Once again, I asserted (and also, once again, neither proved nor attempted to prove) that government direction of resources will tend to produce less economic growth and prosperity than freer markets under many conditions. There are therefore many quotes in the article that are, in part, predicated on this belief. I also argued that one of the most important pernicious implications of less growth is loss of global economic clout that will very likely be translated into loss of global power in the long-run. This is not an after-the-fact change. Mr. Chait has repeatedly focused on two sentences that describe changes in relative share of total GDP. Here are the sentences that immediately follow them in the article:

The economic rise of the Asian heartland is the central geopolitical fact of our era, and it is safe to assume that economic and strategic competition will only increase further over the next several decades.

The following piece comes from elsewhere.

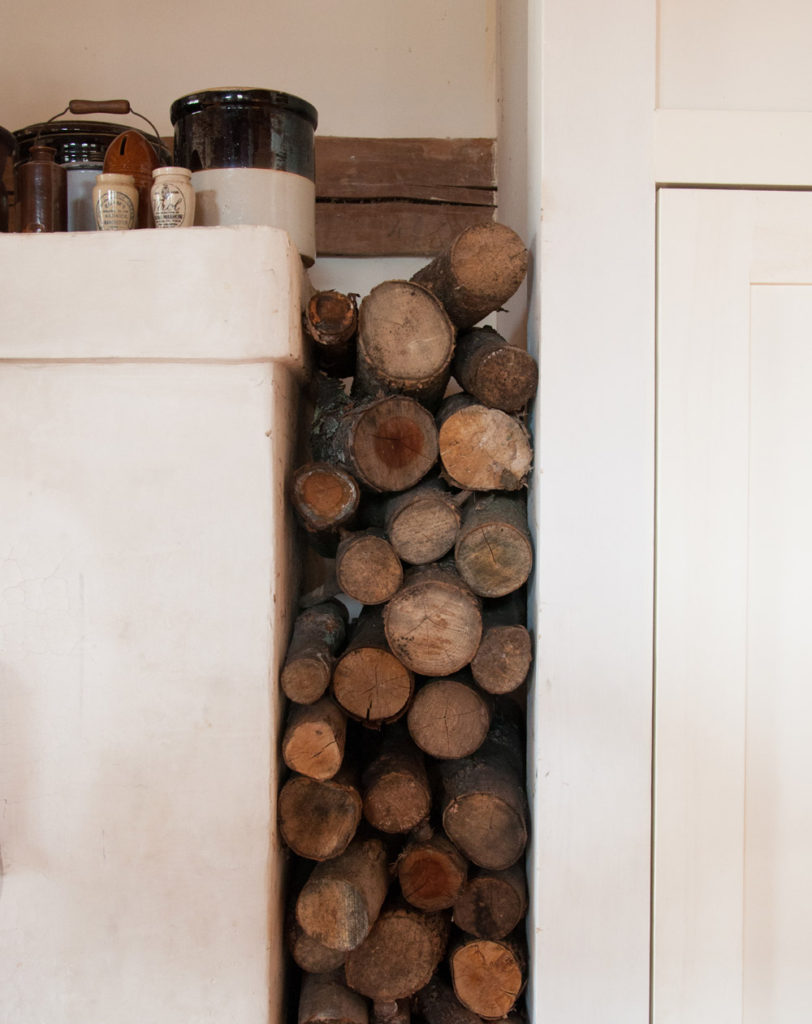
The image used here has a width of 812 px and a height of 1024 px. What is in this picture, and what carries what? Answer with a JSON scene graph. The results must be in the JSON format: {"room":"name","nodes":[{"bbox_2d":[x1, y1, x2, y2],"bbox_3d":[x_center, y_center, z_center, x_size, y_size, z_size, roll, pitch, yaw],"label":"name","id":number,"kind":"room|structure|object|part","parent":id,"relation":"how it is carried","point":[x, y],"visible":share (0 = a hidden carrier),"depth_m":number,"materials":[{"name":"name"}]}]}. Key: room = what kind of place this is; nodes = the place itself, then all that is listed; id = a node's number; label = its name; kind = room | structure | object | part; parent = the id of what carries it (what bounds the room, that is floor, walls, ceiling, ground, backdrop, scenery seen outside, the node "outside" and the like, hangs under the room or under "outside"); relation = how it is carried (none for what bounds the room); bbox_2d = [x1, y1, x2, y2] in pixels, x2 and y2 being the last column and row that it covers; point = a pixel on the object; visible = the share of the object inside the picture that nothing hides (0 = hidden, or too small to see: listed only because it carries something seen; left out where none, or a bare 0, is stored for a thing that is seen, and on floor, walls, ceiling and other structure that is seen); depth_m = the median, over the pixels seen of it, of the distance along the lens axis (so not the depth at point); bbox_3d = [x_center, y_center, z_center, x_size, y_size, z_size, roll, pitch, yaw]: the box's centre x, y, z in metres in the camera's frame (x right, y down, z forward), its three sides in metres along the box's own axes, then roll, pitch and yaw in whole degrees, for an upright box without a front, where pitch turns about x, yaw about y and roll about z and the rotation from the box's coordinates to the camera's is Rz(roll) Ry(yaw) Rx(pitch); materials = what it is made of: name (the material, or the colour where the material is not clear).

It is common to think of the post-war global economy as a baseline of normalcy to which we wish to return. But it seems more accurate to see that era as an anomaly: the apogee of relative global economic dominance by the West, and by the United States within the Western coalition. The hard truth is that the economic world of 1955 is gone, and even if we wanted it back — short of emerging from another global war unscathed with the rest of the world a smoking heap of rubble — we could not have it.

Yet the strategy of giving up and opting out of this international economic competition in order to focus on quality of life is simply not feasible for the United States. Europeans can get away with it only because they benefit from the external military protection America provides; we, however, have no similar guardian to turn to. We do not live in a Kantian world of perpetual commercial peace. Were America to retreat from global competition, sooner or later those who oppose our values would become strong enough to take away our wealth and freedom.

I stand by these words, just as I stand by every other word in the article.